After nine years set up his own studio in Sicuani in 1917, publishing his first postcards in November of that year. In 1923 he moved to Cuzco and opened a studio there, photographing both society figures and his Indigenous compatriots. During his career, Chambi also traveled the Andes extensively, photographing landscapes, Inca ruins, and local people.

Chambi traveled to Chile to exhibit some of his artworks, and used his artistic skills to allow the audience to understand how the photographer prioritized the Indigenous outcome that relates to the Peruvians and the Chileans.
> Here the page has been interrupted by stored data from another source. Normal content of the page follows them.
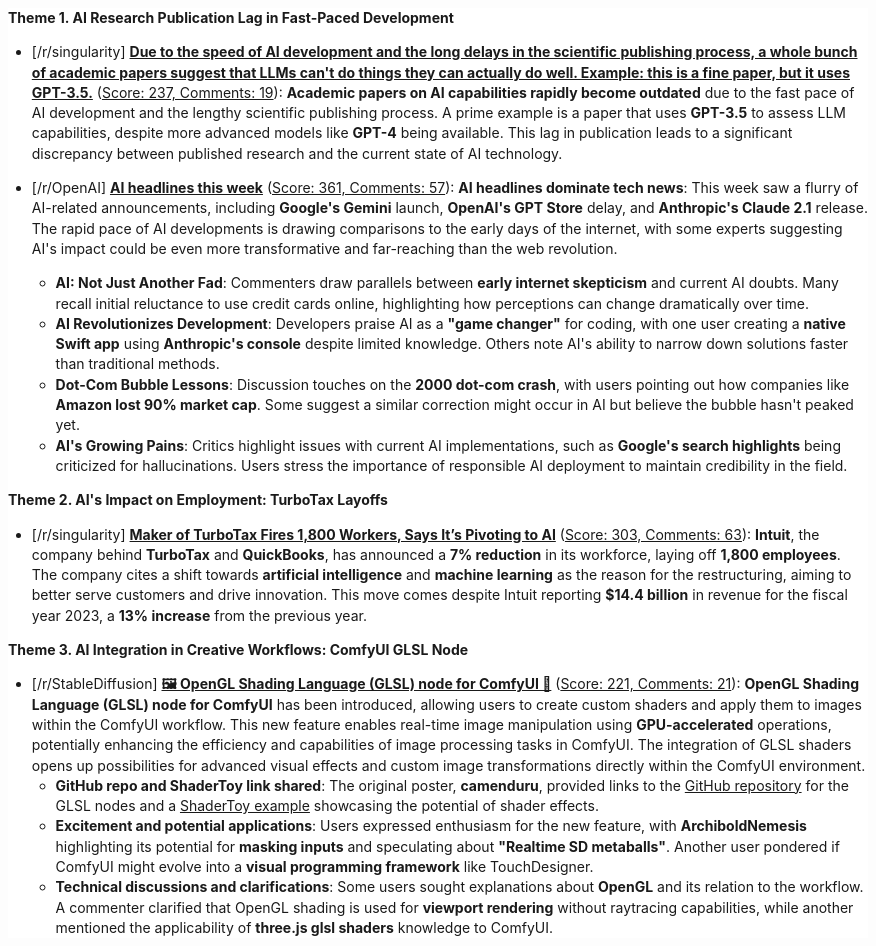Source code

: **Theme 1. AI Research Publication Lag in Fast-Paced Development**

- [/r/singularity] **[Due to the speed of AI development and the long delays in the scientific publishing process, a whole bunch of academic papers suggest that LLMs can't do things they can actually do well. Example: this is a fine paper, but it uses GPT-3.5.](https://twitter.com/emollick/status/1808214380171219266)** ([Score: 237, Comments: 19](https://reddit.com//r/singularity/comments/1e35gg0/due_to_the_speed_of_ai_development_and_the_long/)): **Academic papers on AI capabilities rapidly become outdated** due to the fast pace of AI development and the lengthy scientific publishing process. A prime example is a paper that uses **GPT-3.5** to assess LLM capabilities, despite more advanced models like **GPT-4** being available. This lag in publication leads to a significant discrepancy between published research and the current state of AI technology.

- [/r/OpenAI] **[AI headlines this week](https://i.redd.it/ljn3rszgrlcd1.png)** ([Score: 361, Comments: 57](https://reddit.com//r/OpenAI/comments/1e3l0qj/ai_headlines_this_week/)): **AI headlines dominate tech news**: This week saw a flurry of AI-related announcements, including **Google's Gemini** launch, **OpenAI's GPT Store** delay, and **Anthropic's Claude 2.1** release. The rapid pace of AI developments is drawing comparisons to the early days of the internet, with some experts suggesting AI's impact could be even more transformative and far-reaching than the web revolution.
   - **AI: Not Just Another Fad**: Commenters draw parallels between **early internet skepticism** and current AI doubts. Many recall initial reluctance to use credit cards online, highlighting how perceptions can change dramatically over time.
  - **AI Revolutionizes Development**: Developers praise AI as a **"game changer"** for coding, with one user creating a **native Swift app** using **Anthropic's console** despite limited knowledge. Others note AI's ability to narrow down solutions faster than traditional methods.
  - **Dot-Com Bubble Lessons**: Discussion touches on the **2000 dot-com crash**, with users pointing out how companies like **Amazon lost 90% market cap**. Some suggest a similar correction might occur in AI but believe the bubble hasn't peaked yet.
  - **AI's Growing Pains**: Critics highlight issues with current AI implementations, such as **Google's search highlights** being criticized for hallucinations. Users stress the importance of responsible AI deployment to maintain credibility in the field.


**Theme 2. AI's Impact on Employment: TurboTax Layoffs**



- [/r/singularity] **[Maker of TurboTax Fires 1,800 Workers, Says It’s Pivoting to AI](https://futurism.com/the-byte/intuit-turbotax-lay-offs-workers-ai)** ([Score: 303, Comments: 63](https://reddit.com//r/singularity/comments/1e3b4o4/maker_of_turbotax_fires_1800_workers_says_its/)): **Intuit**, the company behind **TurboTax** and **QuickBooks**, has announced a **7% reduction** in its workforce, laying off **1,800 employees**. The company cites a shift towards **artificial intelligence** and **machine learning** as the reason for the restructuring, aiming to better serve customers and drive innovation. This move comes despite Intuit reporting **$14.4 billion** in revenue for the fiscal year 2023, a **13% increase** from the previous year.


**Theme 3. AI Integration in Creative Workflows: ComfyUI GLSL Node**

- [/r/StableDiffusion] **[🖼 OpenGL Shading Language (GLSL) node for ComfyUI 🥳](https://v.redd.it/hew38iu92lcd1)** ([Score: 221, Comments: 21](https://reddit.com//r/StableDiffusion/comments/1e3ic2w/opengl_shading_language_glsl_node_for_comfyui/)): **OpenGL Shading Language (GLSL) node for ComfyUI** has been introduced, allowing users to create custom shaders and apply them to images within the ComfyUI workflow. This new feature enables real-time image manipulation using **GPU-accelerated** operations, potentially enhancing the efficiency and capabilities of image processing tasks in ComfyUI. The integration of GLSL shaders opens up possibilities for advanced visual effects and custom image transformations directly within the ComfyUI environment.
   - **GitHub repo and ShaderToy link shared**: The original poster, **camenduru**, provided links to the [GitHub repository](https://github.com/patriciogonzalezvivo/comfyui_glslnodes) for the GLSL nodes and a [ShaderToy example](https://shadertoy.com/view/3l23Rh) showcasing the potential of shader effects.
  - **Excitement and potential applications**: Users expressed enthusiasm for the new feature, with **ArchiboldNemesis** highlighting its potential for **masking inputs** and speculating about **"Realtime SD metaballs"**. Another user pondered if ComfyUI might evolve into a **visual programming framework** like TouchDesigner.
  - **Technical discussions and clarifications**: Some users sought explanations about **OpenGL** and its relation to the workflow. A commenter clarified that OpenGL shading is used for **viewport rendering** without raytracing capabilities, while another mentioned the applicability of **three.js glsl shaders** knowledge to ComfyUI.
Chambi produced a variety of works over his career as a photographer.In his studio, he took many portraits of wealthy and elite members of society as well as the Indigenous people. He also shot many self-portraits. Chambi is well-known for his work in documenting the Indigenous culture, including Machu Picchu and other prehispanic ruins. In a magazine interview in 1936, he is quoted saying "in my archive I have more than two hundred photographs of diverse aspects of the Quechua culture." He took pictures of ruins and architecture, but also tried to capture the events of everyday life. Addressing Chambi's diverse work, Jorge Heredia said, "He has been the photographer of whites who seek after his images, but also of Indians and Mestizos."

In addition to taking photographs for individual commissions or for his own personal interests, Chambi also used his photographs in other publications. One such publication was the use of his photographs in postcards. His photographs frequently appeared in La Nación ("The Nation"), an Argentine weekly newspaper. They published his photographs of artists, writers, and any other assignments he was commissioned to do.

==Critical response==
"It is wrong to focus too much on the testimonial value of his photos. They have that, indeed, but, in equal measure they express the milieu in which he lived and they show (...) that when he got behind a camera, he became a giant, a true inventor, a veritable force of invention, a recreator of life."
- Mario Vargas Llosa

==Tribute==
On November 5, 2020, Google celebrated his 129th birthday with a Google Doodle.

== Chronology ==
- 1891: Born in Coaza, Puno (Peru) to a Quechua-speaking Indigenous family.
- 1905: Father dies. Travels to the banks of the Inambari to work in the gold mines, meets photographers working at the Santo Domingo Mine owned by the Inca Mining Co.
- 1908: Apprentice in the photographic studio of Max T. Vargas, in Arequipa.
- 1917: Opens his first photographic studio in Sicuani, Cusco.
- 1920: Establishes himself in the city of Cusco, photographing in the "painterly" style he learned in Arequipa.
- 1927: Beginning of his mature photographic style
- 1936: Travel to Chile to exhibit his work, and how the Chileans and the Peruvians became different from each other.
- 1938: Opens studio gallery
- 1950: Cusco earthquake. End of the "Cusco School". After this, he gradually ceases to work actively as a photographer.
- 1958: Exposition in his honor on the occasion of 50 years of his career as a photographer.
- 1964: Chambi Exposition en Mexico ("Primera Convención de la Federación Internacional de Arte Fotográfico")
- 1973: Chambi dies in Cusco, in his old studio on Calle Marqués.
- 1976: Documentary, El arte fotográfico de Martín Chambi, by José Carlos Huayhuaca.
- 1977: First work in cataloging and restoring Chambi's photographic archives, financed by the Earthwatch Institute (Belmont, Massachusetts) marks the beginning of international recognition of his work.
- 1979: Retrospective exposition at Museum of Modern Art in New York City.
- 1981: Latin American photography exhibit in Zürich.
- 1986: BBC Arena film "Martin Chambi and The Heirs of the Incas" distributed on television worldwide.
- 1990: Exposition dedicated to Chambi at the Círculo de Bellas Artes in Madrid. Book of his work published to coincide with exhibition.